Business failure rate falls but increase in 2011 likely, warns advisor

Fewer retail and wholesale businesses went into administration in the last quarter of 2010, compared to the same period in 2009, figures from the Office for National Statistics reveal.

But a leading financial adviser has warned this is the lull before the storm and more business failures are likely in 2011.

The Q4 2010 provisional data, issued by the Insolvency Service, shows 58 administrations of wholesale and retail companies (excluding sale and repair of motor vehicles and motorcycles) in the quarter. This is an 18% decrease from the 71 sector failures in Q3 2010 and a 39% decrease from the 95 business that collapsed in the same period last year (Q4 2009).

Barry Knight, head of retail at finance and business advisors Grant Thornton UK LLP, said: “The decline in the number of retail and wholesale administrations seen in Q4 2010 represents a clear improvement on the same time last year (Q4 2009), with numbers down by 39%. It is also interesting that the number of CVAs (Company Voluntary Arrangements) on a year-on-year basis has remained constant at 22.

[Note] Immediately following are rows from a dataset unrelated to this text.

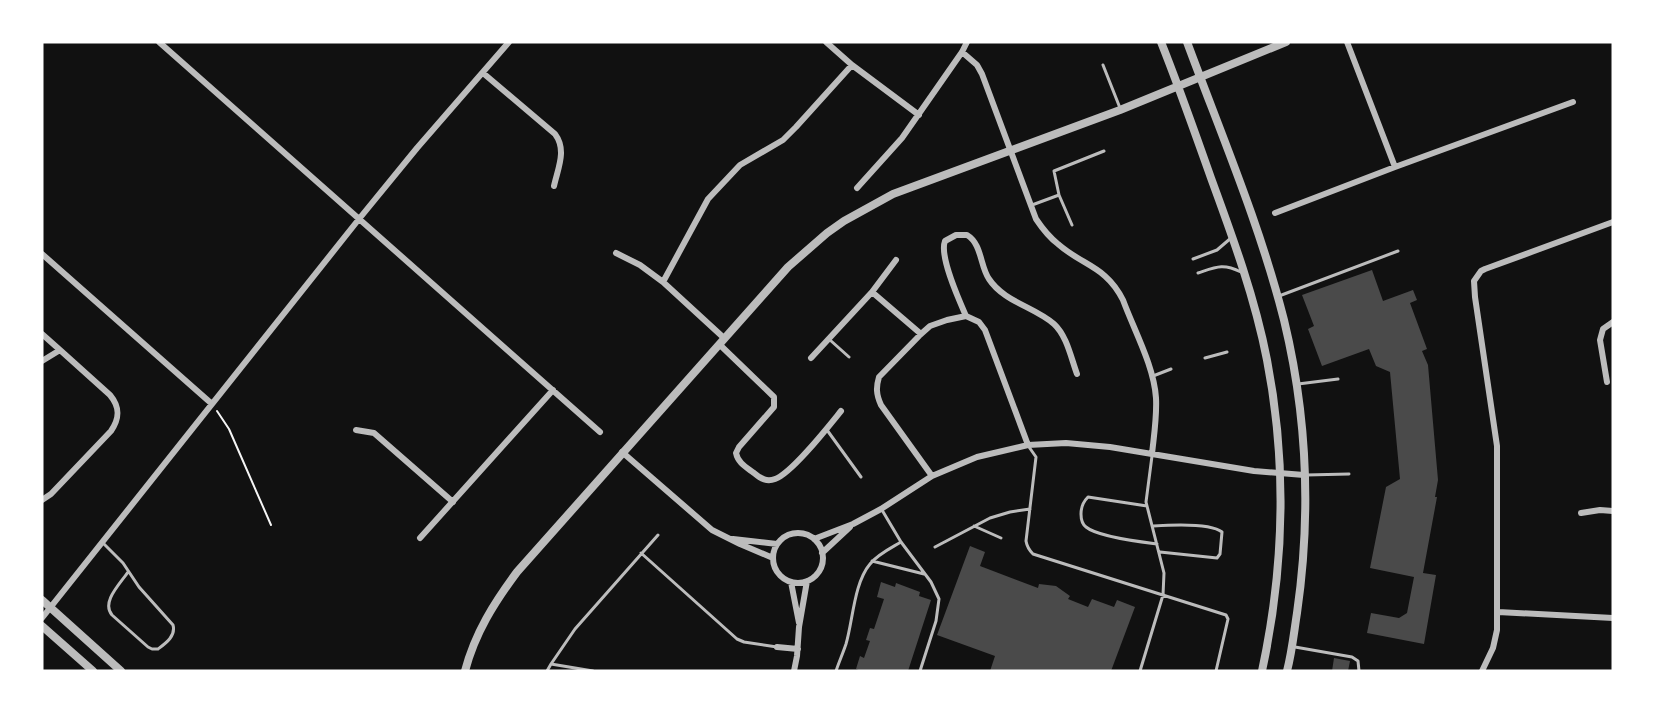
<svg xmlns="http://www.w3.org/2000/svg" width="1655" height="713" font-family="Mulish,sans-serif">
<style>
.building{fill:#4a4a4a}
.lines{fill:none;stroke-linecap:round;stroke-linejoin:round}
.path{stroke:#f5f5f5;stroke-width:2}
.service{stroke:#bcbcbc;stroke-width:3}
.minor{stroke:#bcbcbc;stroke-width:6}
.tertiary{stroke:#bcbcbc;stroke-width:8}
</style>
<rect width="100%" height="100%" fill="#111"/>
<path class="building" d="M1372,270l11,31 30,-11 4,10 -7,3 17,46 -5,2 6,14 10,115 -3,17h2l-14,76 13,2 -12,69 -57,-11 4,-20 28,5 8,-5 7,-36 -44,-9 16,-81 14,-8 -10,-107 -14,-6 -7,-17 -47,17 -14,-37 6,-3 -12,-31z
M970,546l15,6 -5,14 58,22 1,-4 17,2 14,10 -2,3 20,8 4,-8 22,8 3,-7 18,7 -24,64h-121l5,-15 -58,-21z
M881,582l14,5 1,-4 24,9 -1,4 12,4 -23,71h-47l-5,-2 4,-13 4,2 6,-17 -4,-1 4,-12 4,1 10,-30 -7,-2z
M1334,658l16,3 -2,10h-16z"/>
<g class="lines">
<path class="path" d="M217,411l12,18 42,96"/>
<path class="service" d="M1103,65l17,43
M1032,205l27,-10
M1072,225l-13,-30 -5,-24 50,-20
M1193,259l24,-9 14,-12
M1198,273c18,-6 25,-10 43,-1
M1279,296l119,-45
M830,340l19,17
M1205,358l22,-6
M1153,376l18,-7
M1298,384l40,-5
M827,430l34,47
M1029,447l7,10 -10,84c1,6 3,9 7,13l193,61 2,4 -12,52
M1306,475l43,-1
M1147,506l-59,-9c-5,5 -7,10 -7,17 0,5 1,10 5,13 12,10 55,15 71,17
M882,510l19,32 30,40 8,17 -3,22 -16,50
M974,526l27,12
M1152,526c16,-1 58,-4 70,6l-2,22 -3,4 -57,-6
M102,542l21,21 16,24 34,38c3,11 -7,18 -15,24h-6l-4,-2 -36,-32c-11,-13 8,-31 16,-43
M935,547l55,-29 20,-6 20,-3
M641,553l96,86 7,3 33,5
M872,561l52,13
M1295,647l57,10 6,4 1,10
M551,664l24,-35 83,-94
M547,671l4,-7 42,7
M836,671c3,-9 7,-18 10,-27 7,-24 8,-61 24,-80 8,-10 21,-16 31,-22
M1140,671l23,-76 1,-22 -18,-71 6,-46"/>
<path class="minor" d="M159,42l441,390
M826,42l26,23
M1347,42l48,125
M962,52l15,13 5,9 54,145c6,9 13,18 22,25 25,22 48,22 65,56 11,30 31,66 33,98 1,19 -2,37 -4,56
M483,73l72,61c12,16 3,34 -1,52
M857,188l45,-50 60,-86 5,-10
M1275,213l120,-46 178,-65
M616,253l24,12 23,17
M42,254l170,150
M872,292l49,42
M966,316c-7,-16 -27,-60 -21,-75l11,-6h11c15,9 13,31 22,44 15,23 46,28 65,45 13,12 17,34 23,50
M42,334l18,16
M724,338l-61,-56 45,-83 32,-34 43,-25 13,-13 56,-62 67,50
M719,344l55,53v10l-35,40 -3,6c2,10 10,14 18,20 7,6 13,9 21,6 17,-6 53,-52 66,-68
M811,358l61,-66 24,-32
M42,361l18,-11 50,45c10,12 10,23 1,36l-60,63 -9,6
M1607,382l-7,-42 3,-11 10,-7
M356,430l18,3 79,69
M622,452l90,78 28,14 33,14
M932,476l-51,-71c-5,-11 -5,-18 -2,-28l42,-43 9,-8 17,-6 19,-4 13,6 6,8 43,115
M1581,513l19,-3 13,1
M773 558a25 25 0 1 1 50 0a25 25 0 1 1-50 0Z
M420,538l133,-148
M733,539l44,5
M814,539l39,-15 28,-15 51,-33 45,-19 51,-12 38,-2 44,4 144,24 50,4
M822,553l28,-26
M791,582l8,41
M1498,612l115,6
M42,618l317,-399 58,-71 92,-106
M777,647l21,2
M794,671l3,-15 2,-29 8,-46
M1482,671l11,-23 4,-18v-184l-22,-149 -1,-16 7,-10 4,-2 128,-47"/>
<path class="tertiary" d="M1161,42c18,45 34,91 50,136 22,60 44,120 56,182 20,103 17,209 -5,311
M1187,42c34,92 73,183 97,278 23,95 27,196 13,293 -3,19 -5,39 -10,58
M42,600l79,71
M42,626l51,45
M465,671c10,-38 29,-68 52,-99l271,-305 39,-34 17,-12 49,-27 227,-84 166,-68"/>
</g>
<rect width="1655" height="713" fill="none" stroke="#ffffff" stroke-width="87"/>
</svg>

“The latest figures are also a drop of 18% on the previous quarter (Q3 2010), which is encouraging and shows the sector is moving in the right direction for now, particularly in the light of a shrinking economy and adverse weather conditions towards the end of the last quarter, which kept many shoppers off the high street.

“There is however, no room for complacency as retailers will still face very difficult conditions in the year ahead, and this might be the lull before the storm.

“The UK economy is still volatile and there is a risk we could see an increase in business failures in 2011. Pressures from high inflation, particularly in relation to commodity prices, the VAT increase, a looming rise in National Insurance contributions and a potential hike in interest rates, combined with falling consumer confidence, are bound to take their toll. The retail sector relies heavily on consumer discretionary spend and will feel the pinch as customers with squeezed disposable income look to rein in their spending on non-essential purchases.

“It will be critical for retailers to face these difficulties head on by reducing their cost base where possible and keeping a tight control over working capital. It will be more crucial than ever to keep customers spending by offering quality products and services at a price point, which ensures stock sell through is in line with expectations and with emphasis on cash margin. It is also important that advice is taken on available options when a retailer faces difficulties, and relevant procedures are put in place sooner rather than later to avoid administration.

“At the moment the UK banks in particular, and to a lesser extent landlords, are very aware of the difficulties facing the sector and are working with retailers who are struggling, in a sensible and proactive manner. This is shown through the fact that the number of CVAs as a proportion of administrations has increased,” Knight said.